TASK ITEM
Give the entries again exactly as they appear, but without the images.

MATERIAL FOR THIS TASK

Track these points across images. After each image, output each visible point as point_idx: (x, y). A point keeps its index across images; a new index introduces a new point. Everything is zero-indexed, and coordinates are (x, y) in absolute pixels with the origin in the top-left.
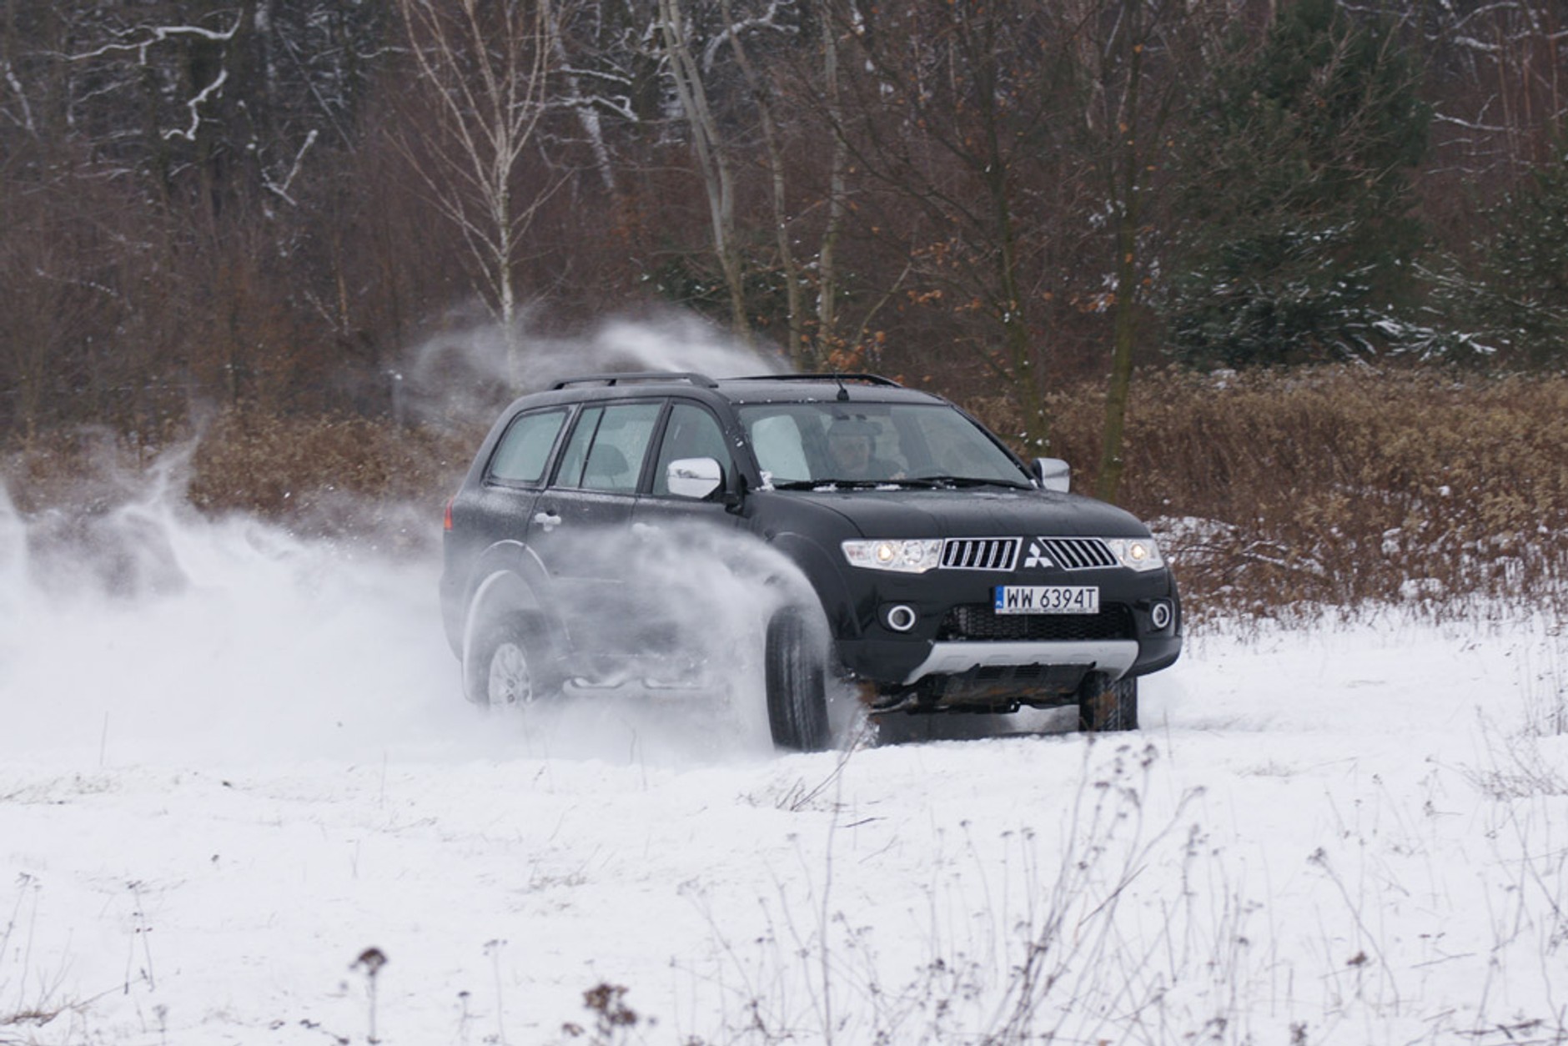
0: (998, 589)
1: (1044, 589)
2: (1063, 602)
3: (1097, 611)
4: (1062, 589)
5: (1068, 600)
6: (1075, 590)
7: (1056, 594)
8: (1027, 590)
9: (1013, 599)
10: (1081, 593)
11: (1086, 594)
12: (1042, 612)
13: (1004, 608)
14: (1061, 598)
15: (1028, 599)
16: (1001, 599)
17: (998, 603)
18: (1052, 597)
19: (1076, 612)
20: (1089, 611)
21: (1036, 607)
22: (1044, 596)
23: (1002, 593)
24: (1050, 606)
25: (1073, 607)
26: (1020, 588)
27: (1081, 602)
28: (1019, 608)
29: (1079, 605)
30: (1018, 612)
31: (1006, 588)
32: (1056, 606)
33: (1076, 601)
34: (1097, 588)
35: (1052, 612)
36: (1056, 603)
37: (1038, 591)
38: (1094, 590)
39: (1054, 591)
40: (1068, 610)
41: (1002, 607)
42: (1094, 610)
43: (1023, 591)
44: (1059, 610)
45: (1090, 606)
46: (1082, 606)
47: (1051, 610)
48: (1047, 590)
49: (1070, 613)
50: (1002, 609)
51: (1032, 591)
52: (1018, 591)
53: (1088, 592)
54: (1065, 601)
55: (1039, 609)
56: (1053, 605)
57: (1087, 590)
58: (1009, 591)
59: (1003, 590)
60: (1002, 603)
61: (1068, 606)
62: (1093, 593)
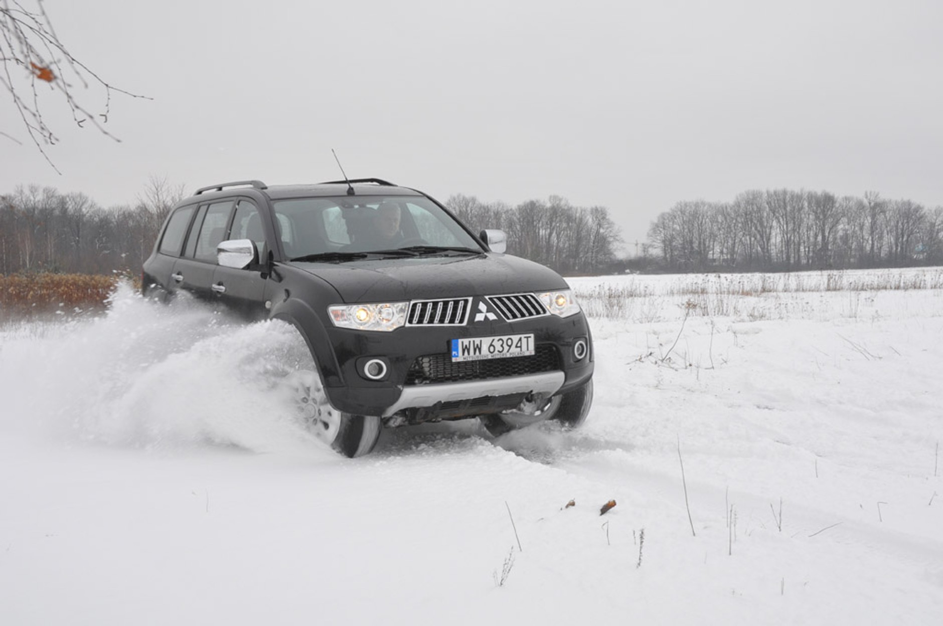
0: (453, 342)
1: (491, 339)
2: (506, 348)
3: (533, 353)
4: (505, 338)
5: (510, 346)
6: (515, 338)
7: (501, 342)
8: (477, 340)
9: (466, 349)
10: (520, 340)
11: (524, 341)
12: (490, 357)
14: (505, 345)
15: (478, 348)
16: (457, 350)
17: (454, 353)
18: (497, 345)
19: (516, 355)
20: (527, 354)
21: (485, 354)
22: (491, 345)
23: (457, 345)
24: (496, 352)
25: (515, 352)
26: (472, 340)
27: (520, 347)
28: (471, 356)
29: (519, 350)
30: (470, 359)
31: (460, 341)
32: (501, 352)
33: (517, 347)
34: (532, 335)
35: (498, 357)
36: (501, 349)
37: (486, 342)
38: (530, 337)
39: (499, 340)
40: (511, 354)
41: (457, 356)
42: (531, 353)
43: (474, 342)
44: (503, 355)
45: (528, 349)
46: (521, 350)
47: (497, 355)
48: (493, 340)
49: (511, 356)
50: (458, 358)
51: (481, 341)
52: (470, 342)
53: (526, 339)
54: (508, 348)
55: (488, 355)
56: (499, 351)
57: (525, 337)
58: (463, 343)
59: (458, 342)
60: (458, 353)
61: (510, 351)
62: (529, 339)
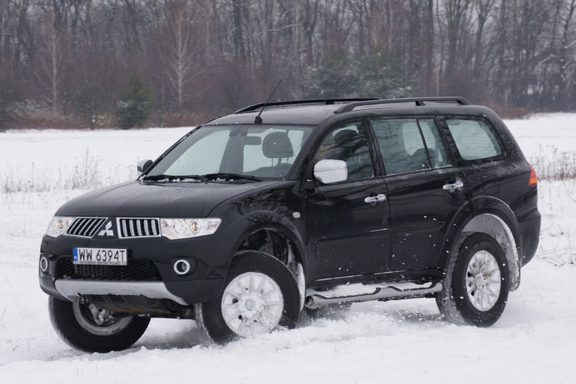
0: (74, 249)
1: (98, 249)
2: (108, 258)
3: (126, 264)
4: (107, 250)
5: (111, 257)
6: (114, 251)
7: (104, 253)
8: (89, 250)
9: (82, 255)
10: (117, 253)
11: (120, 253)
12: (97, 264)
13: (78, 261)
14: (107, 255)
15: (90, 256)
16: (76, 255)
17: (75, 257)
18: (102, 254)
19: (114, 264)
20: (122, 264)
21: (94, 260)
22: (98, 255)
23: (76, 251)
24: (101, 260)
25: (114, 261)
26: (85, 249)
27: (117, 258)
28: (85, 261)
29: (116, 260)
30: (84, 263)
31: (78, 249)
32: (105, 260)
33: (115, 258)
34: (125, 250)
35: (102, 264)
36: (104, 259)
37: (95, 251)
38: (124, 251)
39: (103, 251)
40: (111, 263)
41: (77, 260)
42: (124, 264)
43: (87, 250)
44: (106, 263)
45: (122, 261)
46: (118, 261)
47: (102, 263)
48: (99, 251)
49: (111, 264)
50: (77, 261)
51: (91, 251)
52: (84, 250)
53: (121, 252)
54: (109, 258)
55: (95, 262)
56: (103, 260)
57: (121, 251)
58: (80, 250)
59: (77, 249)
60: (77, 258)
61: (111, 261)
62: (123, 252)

TASK SOLUTION
Track these points across images. After each image, output each visible point as point_idx: (x, y). A point keeps its index across images; a new index introduces a new point. Everything is zero-indexed, and coordinates are (x, y) in absolute pixels with the origin in the top-left.
0: (998, 589)
1: (1044, 589)
2: (1063, 602)
3: (1097, 611)
4: (1062, 589)
5: (1068, 600)
6: (1075, 590)
7: (1056, 594)
8: (1027, 590)
9: (1013, 599)
10: (1081, 593)
11: (1086, 594)
12: (1042, 612)
13: (1004, 608)
14: (1061, 598)
15: (1028, 599)
16: (1001, 599)
17: (998, 603)
18: (1052, 597)
19: (1076, 612)
20: (1089, 611)
21: (1036, 607)
22: (1044, 596)
23: (1002, 593)
24: (1050, 606)
25: (1073, 607)
26: (1020, 588)
27: (1081, 602)
28: (1019, 608)
29: (1079, 605)
30: (1018, 612)
31: (1006, 588)
32: (1056, 606)
33: (1076, 601)
34: (1097, 588)
35: (1052, 612)
36: (1056, 603)
37: (1038, 591)
38: (1094, 590)
39: (1054, 591)
40: (1068, 610)
41: (1002, 607)
42: (1094, 610)
43: (1023, 591)
44: (1059, 610)
45: (1090, 606)
46: (1082, 606)
47: (1051, 610)
48: (1047, 590)
49: (1070, 613)
50: (1002, 609)
51: (1032, 591)
52: (1018, 591)
53: (1088, 592)
54: (1065, 601)
55: (1039, 609)
56: (1053, 605)
57: (1087, 590)
58: (1009, 591)
59: (1003, 590)
60: (1002, 603)
61: (1068, 606)
62: (1093, 593)
0: (453, 342)
1: (491, 339)
2: (506, 348)
3: (533, 353)
4: (505, 338)
5: (510, 346)
6: (515, 338)
7: (501, 342)
8: (477, 340)
9: (466, 349)
10: (520, 340)
11: (524, 341)
12: (490, 357)
14: (505, 345)
15: (478, 348)
16: (457, 350)
17: (454, 353)
18: (497, 345)
19: (516, 355)
20: (527, 354)
21: (485, 354)
22: (491, 345)
23: (457, 345)
24: (496, 352)
25: (515, 352)
26: (472, 340)
27: (520, 347)
28: (471, 356)
29: (519, 350)
30: (470, 359)
31: (460, 341)
32: (501, 352)
33: (517, 347)
34: (532, 335)
35: (498, 357)
36: (501, 349)
37: (486, 342)
38: (530, 337)
39: (499, 340)
40: (511, 354)
41: (457, 356)
42: (531, 353)
43: (474, 342)
44: (503, 355)
45: (528, 349)
46: (521, 350)
47: (497, 355)
48: (493, 340)
49: (511, 356)
50: (458, 358)
51: (481, 341)
52: (470, 342)
53: (526, 339)
54: (508, 348)
55: (488, 355)
56: (499, 351)
57: (525, 337)
58: (463, 343)
59: (458, 342)
60: (458, 353)
61: (510, 351)
62: (529, 339)
0: (74, 249)
1: (98, 249)
2: (108, 258)
3: (126, 264)
4: (107, 250)
5: (111, 257)
6: (114, 251)
7: (104, 253)
8: (89, 250)
9: (82, 255)
10: (117, 253)
11: (120, 253)
12: (97, 264)
13: (78, 261)
14: (107, 255)
15: (90, 256)
16: (76, 255)
17: (75, 257)
18: (102, 254)
19: (114, 264)
20: (122, 264)
21: (94, 260)
22: (98, 255)
23: (76, 251)
24: (101, 260)
25: (114, 261)
26: (85, 249)
27: (117, 258)
28: (85, 261)
29: (116, 260)
30: (84, 263)
31: (78, 249)
32: (105, 260)
33: (115, 258)
34: (125, 250)
35: (102, 264)
36: (104, 259)
37: (95, 251)
38: (124, 251)
39: (103, 251)
40: (111, 263)
41: (77, 260)
42: (124, 264)
43: (87, 250)
44: (106, 263)
45: (122, 261)
46: (118, 261)
47: (102, 263)
48: (99, 251)
49: (111, 264)
50: (77, 261)
51: (91, 251)
52: (84, 250)
53: (121, 252)
54: (109, 258)
55: (95, 262)
56: (103, 260)
57: (121, 251)
58: (80, 250)
59: (77, 249)
60: (77, 258)
61: (111, 261)
62: (123, 252)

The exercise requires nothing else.